Mais cette aura faiblit en 2001, lorsque la caméra transpose le mythe en blockbuster. Sophie Marceau prête ses traits à une intrigue plus fantastique, où le masque devient artefact maudit. Le film ne convainc toutefois pas les cinéphiles.

Une relecture contemporaine

Absent du grand et petit écran depuis plus de deux décennies, HBO, en collaboration avec Pathé et M6, a tenté le pari d’offrir une nouvelle héritière contemporaine. Cette fois, le récit suit une jeune restauratrice d’art confrontée à un masque mésopotamien associé à Baal-Phégor.

Dès sa découverte, la protagoniste se met à souffrir d’événements étranges, de pertes de mémoire, se retrouve soupçonnée de son vol et voit se dessiner un lien personnel avec cette entité, à la frontière entre réalité et paranormal. Le Louvre, filmé avec une belle précision sensorielle, devient un espace ambigu, menaçant, mystérieux.

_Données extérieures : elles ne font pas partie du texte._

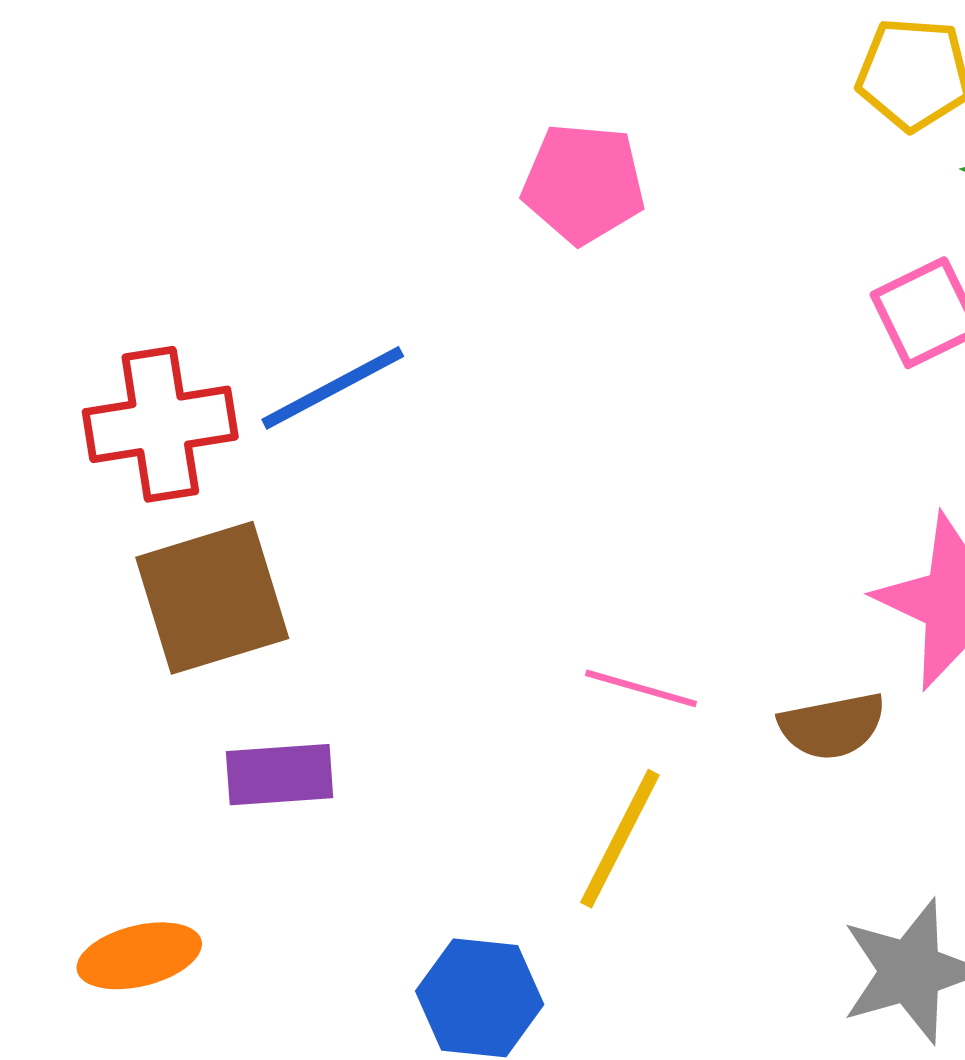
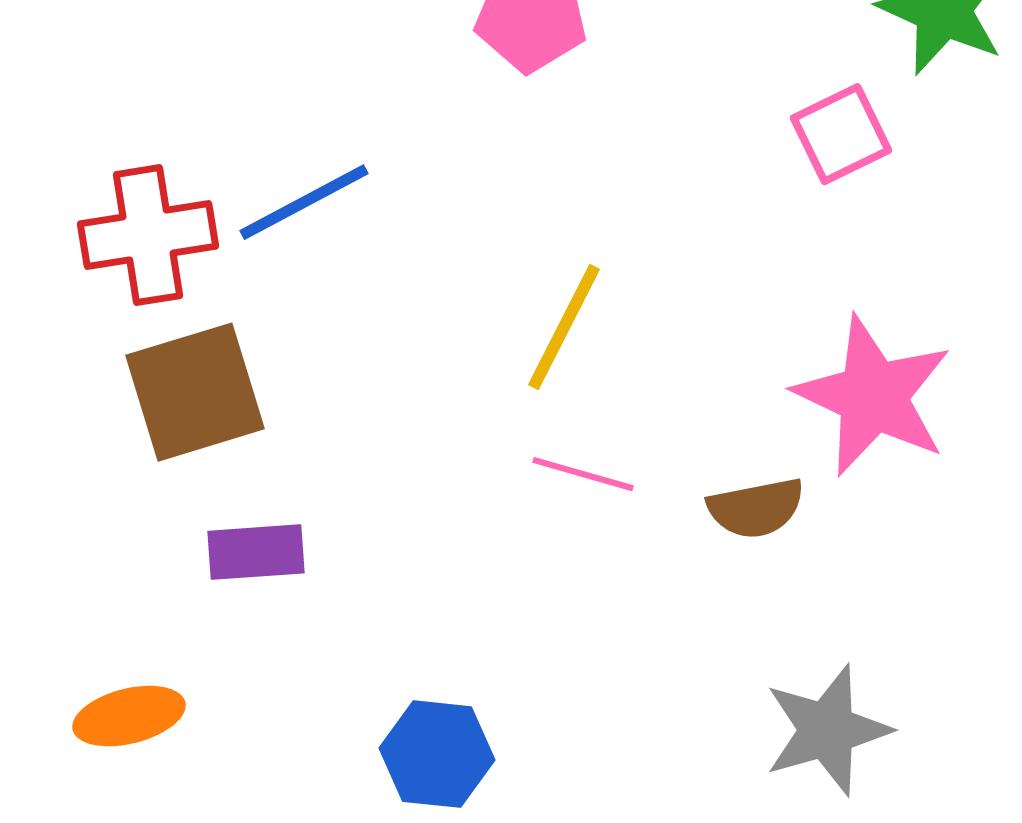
yellow line: (620, 839) -> (564, 327), moved

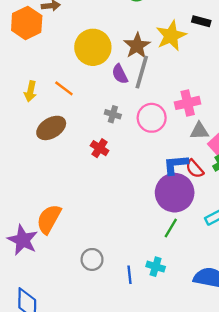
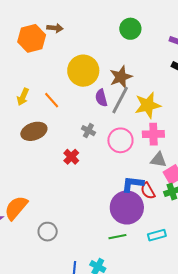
yellow star: (171, 36) -> (148, 105), moved
green line: (171, 228) -> (117, 237), turned 36
gray circle: (92, 259) -> (48, 232), moved

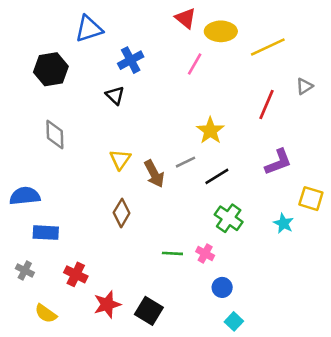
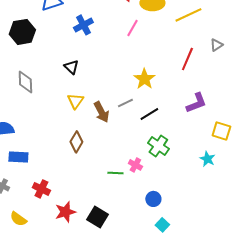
black triangle: (115, 95) -> (71, 67), moved
cyan star: (284, 223) -> (207, 159), moved
pink cross: (205, 253) -> (135, 165), moved

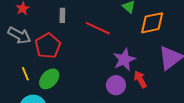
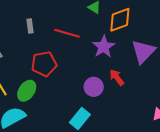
red pentagon: (48, 46) -> (44, 64), moved, turned 30
purple star: (124, 60) -> (104, 47), moved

Shirine Boutella dans Belphégor.©Pathé series/HBO Max/M6/Caroline Dubois

Car la grande réussite de cette mini-série tient à sa mise en scène. L’esthétique, sombre et feutrée, magnifie les galeries désertes, les réserves, les sous-sols labyrinthiques. Les couloirs s’étirent dans des jeux de contrastes qui donnent un relief fantastique. La photographie, proche du clair-obscur, parvient à installer une tension continue, dans l’imagerie attendue du fantastique français.

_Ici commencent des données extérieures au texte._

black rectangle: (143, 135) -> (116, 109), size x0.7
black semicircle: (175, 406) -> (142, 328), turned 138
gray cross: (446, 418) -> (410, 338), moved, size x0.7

Kad Merad dans Belphégor.©Pathé series/HBO Max/M6/Caroline Dubois

Cette élégance s’accompagne d’une direction d’acteurs solide. Shirine Boutella incarne avec sensibilité une héroïne instable, dont la fragilité psychologique s’accorde bien au trouble diffus du récit. Vincent Elbaz et Kad Merad apportent au projet des présences complémentaires : l’un dans la tension physique, l’autre dans une gravité plus naturelle. Dans un entretien accordé à L’Éclaireur Fnac, Kad Merad a évoqué ce plaisir à explorer « des facettes plus intimes » en série.

Une mini-série trop sage

Reste que Belphégor peine parfois à transcender son matériau. Si l’installation est impeccable, le récit prend son temps au point d’émousser la tension. Le mystère s’épaissit par strates, mais sans exploiter pleinement l’ambivalence pourtant fertile du mythe. On perçoit les prémices d’un grand jeu sur le doute, mais la série préfère la cohérence à l’audace.

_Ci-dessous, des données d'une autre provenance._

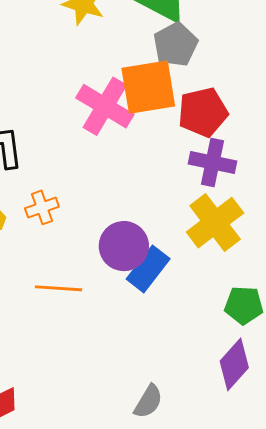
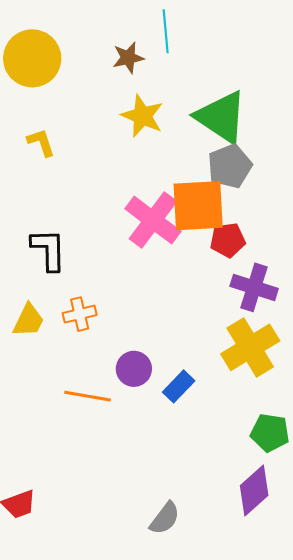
red pentagon: (203, 112) -> (228, 240), moved, size x0.7
purple circle: (124, 246) -> (134, 369), moved, size x0.7
blue rectangle: (148, 269) -> (179, 386), size x0.7

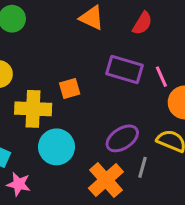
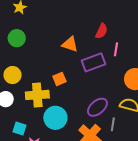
orange triangle: (92, 18) -> (70, 44), moved
purple rectangle: (125, 69) -> (94, 62), turned -30
pink line: (161, 77) -> (116, 49), moved, turned 40

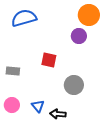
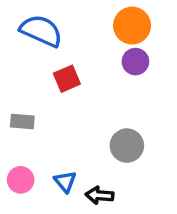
orange circle: (89, 15) -> (132, 26), moved
blue semicircle: (24, 18) -> (41, 31), turned 40
red square: (49, 60) -> (67, 79), moved, turned -35

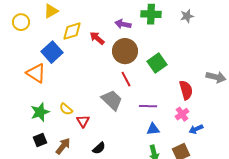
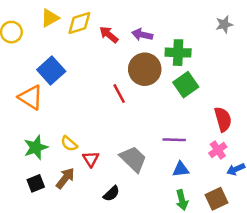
green cross: (151, 14) -> (178, 53), moved
yellow diamond: (72, 31) -> (79, 23), moved
red arrow: (97, 38) -> (109, 35), moved
red line: (126, 79) -> (119, 94), moved
gray trapezoid: (112, 100) -> (133, 159), moved
brown arrow: (63, 146) -> (65, 178), moved

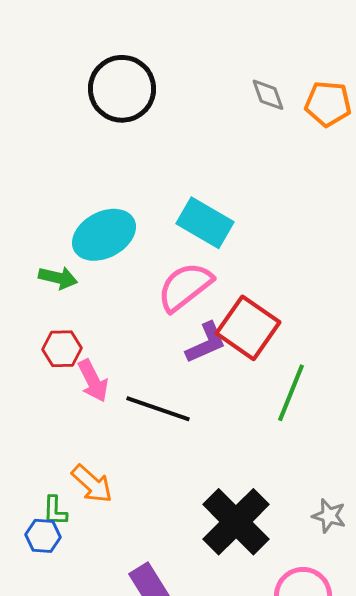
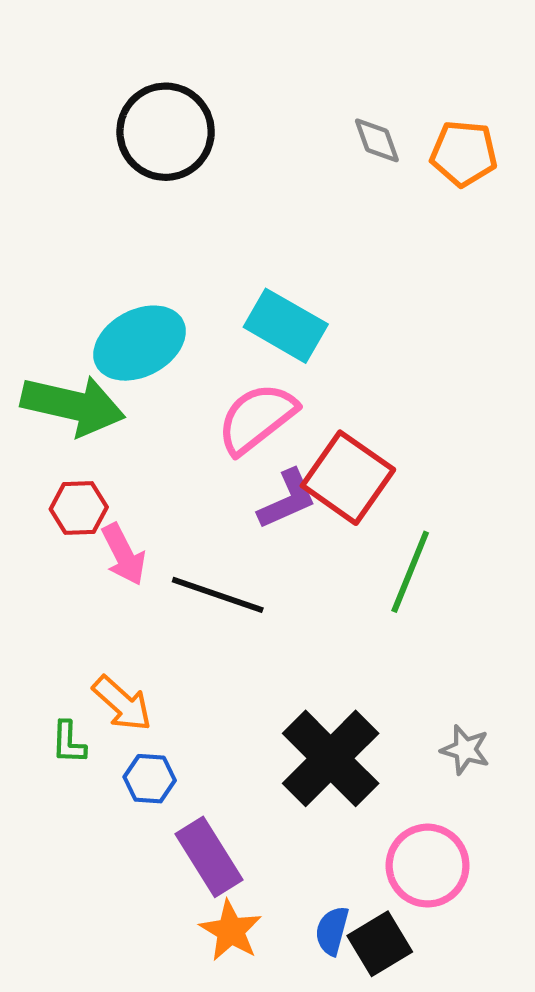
green arrow: (58, 278) -> (73, 405), size x1.8
blue hexagon: (43, 536) -> (150, 779), moved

Vincent Elbaz et Aure Atika dans Belphégor.©Pathé series/HBO Max/M6/Caroline Dubois

Le scénario, relativement convenu, reste centré sur une intrigue de vengeance, de passé enfoui et de culpabilité. Le Louvre, pourtant utilisé avec intelligence, aurait pu servir de catalyseur pour un dialogue plus poussé entre mythe, art et mémoire. Là où on pouvait espérer une mécanique ésotérique plus ambitieuse, presque à la Da Vinci Code, le show choisit une trajectoire plus rationnelle, ancré dans le réel.

Les dialogues parfois attendus et des personnages secondaires un peu sages empêchent l’ensemble de briller. Reste une mini-série élégante, soignée, parfaitement tenue. Un thriller patrimonial dont la mise en scène mérite l’attention et dont l’interprétation tient la promesse. Mais la série, malgré ses qualités, ne parvient pas à offrir le vertige espéré.